Forgotten: Dora Tuynman and Anneliese Hager
Just like Lotti van der Gaag, Dora Tuynman (1926, Montpellier – 1979, Deventer) participated fully in the life at Rue Santeuil in Paris, where Appel, Constant and Bram Bogart also worked. Her early work in Paris was expressionistic in nature. From 1954 onwards her work became more daring. This development culminated in the 1960s in powerful abstract expressionist works. She was not a member of Cobra and this was never up for discussion. Her paintings, like the work of Cobra members, were described as experimental and were also regularly associated with Cobra. In the course of the 1950s and 1960s, Tuynman had several exhibitions in the Netherlands and in Paris. Gallery owner Iris Clert selected her work for the opening exhibition of her gallery, which soon became the ‘hotspot’ of the Parisian avant-garde – with artists such as Yves Klein and Tinguely. Despite the predominantly positive reactions that Tuynman’s work did receive since the 1950s, it sold poorly. At the end of 1962 she left Paris for good.
…Dora Tuynman increasingly suffered from depression and delusions. She kept telling her family that her monumental panels, wide pastel-waves of abstract leaves and calyxes, made for a church in Emmen, had been destroyed. Nobody believed her anymore.
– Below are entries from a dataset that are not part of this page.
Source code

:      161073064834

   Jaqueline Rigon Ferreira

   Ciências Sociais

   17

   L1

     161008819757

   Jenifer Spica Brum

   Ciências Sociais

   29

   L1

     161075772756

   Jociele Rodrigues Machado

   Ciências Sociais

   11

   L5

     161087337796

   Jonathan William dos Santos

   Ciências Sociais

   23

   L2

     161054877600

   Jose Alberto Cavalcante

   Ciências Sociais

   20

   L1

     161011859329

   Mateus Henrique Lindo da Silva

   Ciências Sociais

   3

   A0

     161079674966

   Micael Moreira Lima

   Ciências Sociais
When the family visited the church in Emmen after her death in 1979 – she took her own life in Deventer – it turned out that the most important commission she had ever had, had indeed been taken to a landfill. Such unprecedented stupidity is a drama for every artist, let alone for ‘an elf’ who found little to hold on to in an unwelcoming world…
(Marianne Vermeijden in the NRC newspaper on 16 November 1991).